■ TEKST TER BEOORDELING
# # # #

Terugbetaling lesgeld

9.       In artikel 7 van het Uitvoeringsbesluit is bepaald dat lesgeld onder bepaalde omstandigheden wordt terugbetaald, maar dat hierom vóór het einde van het schooljaar verzocht moet worden. Omdat de minister de aanvraag van [appellant] om terugbetaling ná het einde van het schooljaar 2018-2019 heeft ontvangen, heeft hij op grond van deze bepaling geen recht op teruggave van het lesgeld voor dat schooljaar.

1-februariregeling

10.     Op de zitting bij de Afdeling heeft de minister naar voren gebracht dat de 1-februariregeling waarop [appellant] heeft gewezen gaat over de prestatiebeurs en niet over het lesgeld. [appellant] heeft vervolgens aangevoerd dat de minister dit voor het eerst op de zitting heeft aangevoerd, terwijl [appellant] vanaf het begin van de procedure een beroep heeft gedaan op de 1-februariregeling. Hoewel de Afdeling begrijpt dat het voor [appellant] vervelend is dat de minister dit niet eerder naar voren heeft gebracht, betekent dit niet dat de minister de aanvraag van [appellant] ten onrechte heeft afgewezen. De 1-februariregeling voor beroepsonderwijs is neergelegd in artikel 4.11 van de Wet studiefinanciering 2000 en gaat inderdaad over de prestatiebeurs en niet over het lesgeld. De minister heeft daarom terecht geen aanleiding gezien om deze bepaling in het geval van [appellant] toe te passen.

Hardheidsclausule

11.     De Afdeling begrijpt wat [appellant] verder heeft aangevoerd zo dat hij een beroep doet op de hardheidsclausule die is neergelegd in artikel 9b van de Lcw. Hierin is bepaald dat de minister voor bepaalde gevallen de Lcw buiten toepassing kan laten of daarvan kan afwijken voor zover toepassing gelet op het belang dat de Lcw beoogd te beschermen zal leiden tot een onbillijkheid van overwegende aard. De Afdeling acht het aannemelijk dat [appellant] zelf niet in staat was om de zaken rondom het lesgeld adequaat te regelen. Maar niet is gebleken dat één van zijn ouders dit niet namens hem kon doen. Het beroep op de hardheidsclausule slaagt daarom niet.

# # # #

■ OEFENGEGEVENS
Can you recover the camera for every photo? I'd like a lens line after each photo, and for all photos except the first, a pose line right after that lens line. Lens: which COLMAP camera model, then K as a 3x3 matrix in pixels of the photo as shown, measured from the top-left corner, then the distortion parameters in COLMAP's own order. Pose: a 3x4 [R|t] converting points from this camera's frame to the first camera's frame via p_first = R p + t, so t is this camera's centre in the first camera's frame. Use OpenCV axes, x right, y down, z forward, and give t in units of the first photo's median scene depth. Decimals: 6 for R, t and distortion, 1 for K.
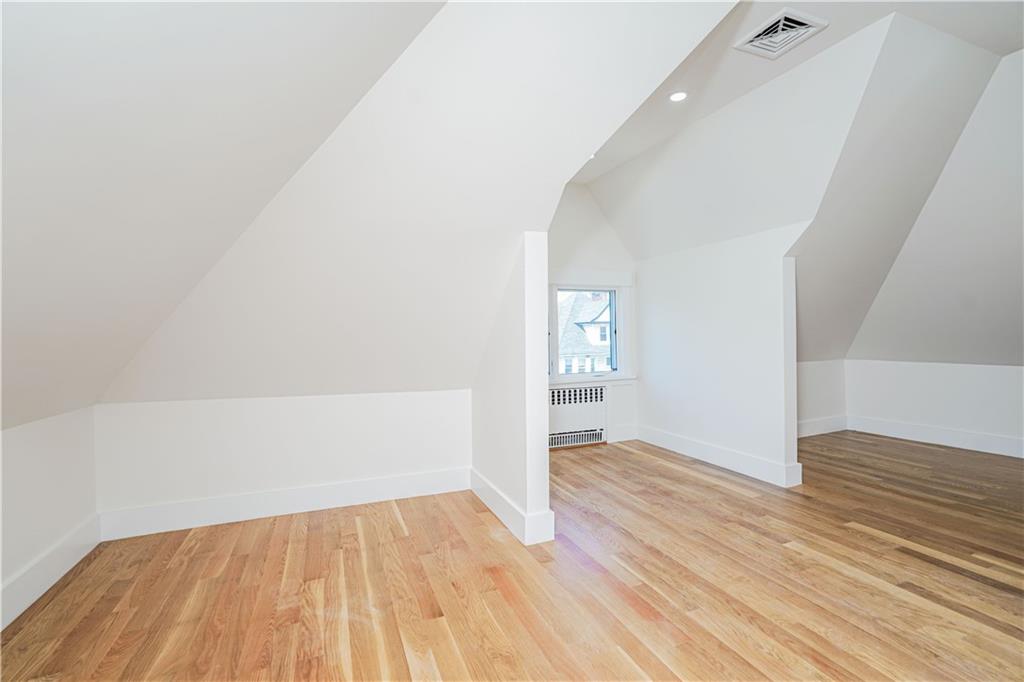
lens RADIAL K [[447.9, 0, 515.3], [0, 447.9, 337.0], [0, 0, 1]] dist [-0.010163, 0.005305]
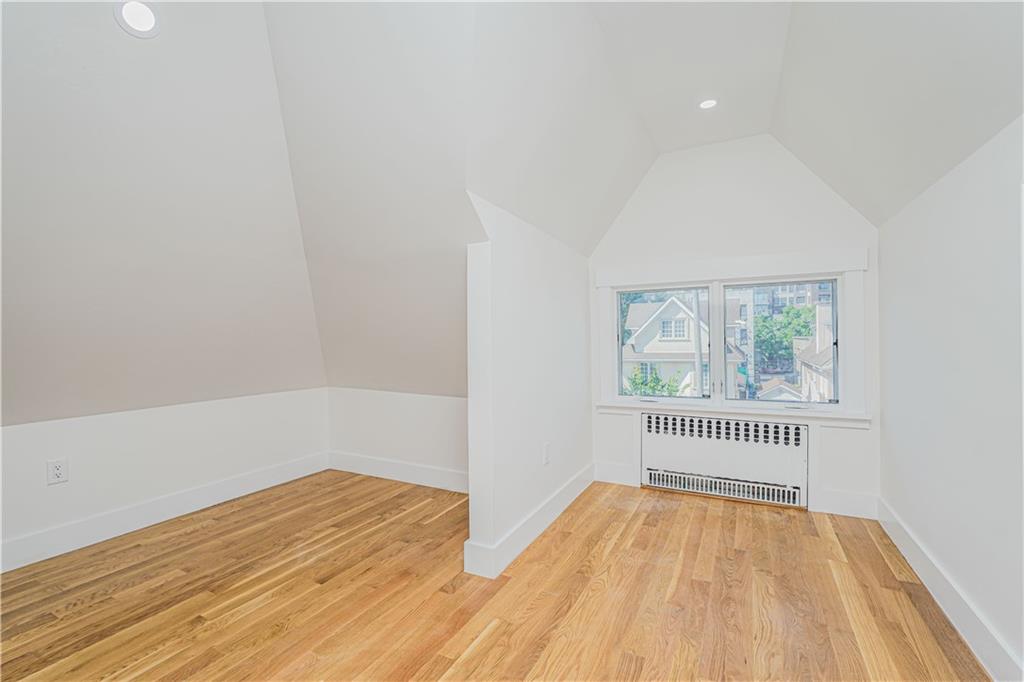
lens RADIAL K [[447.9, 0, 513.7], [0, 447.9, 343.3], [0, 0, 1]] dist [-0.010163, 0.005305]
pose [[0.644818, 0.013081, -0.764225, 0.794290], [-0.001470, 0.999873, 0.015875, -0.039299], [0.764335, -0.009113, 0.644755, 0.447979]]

# # # #

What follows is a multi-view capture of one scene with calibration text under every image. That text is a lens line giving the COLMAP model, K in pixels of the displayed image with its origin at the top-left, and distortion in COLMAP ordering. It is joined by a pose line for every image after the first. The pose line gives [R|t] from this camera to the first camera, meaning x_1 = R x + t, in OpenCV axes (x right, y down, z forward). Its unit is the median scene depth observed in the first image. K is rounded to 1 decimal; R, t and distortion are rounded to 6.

# # # #

■ DOEL OPDRACHT
Neem uit de tekst over het terugbetalen van lesgeld woord voor woord het stuk over dat loopt van "9.       In artikel" tot en met "voor dat schooljaar.".

■ JOUW ANTWOORD
9.       In artikel 7 van het Uitvoeringsbesluit is bepaald dat lesgeld onder bepaalde omstandigheden wordt terugbetaald, maar dat hierom vóór het einde van het schooljaar verzocht moet worden. Omdat de minister de aanvraag van [appellant] om terugbetaling ná het einde van het schooljaar 2018-2019 heeft ontvangen, heeft hij op grond van deze bepaling geen recht op teruggave van het lesgeld voor dat schooljaar.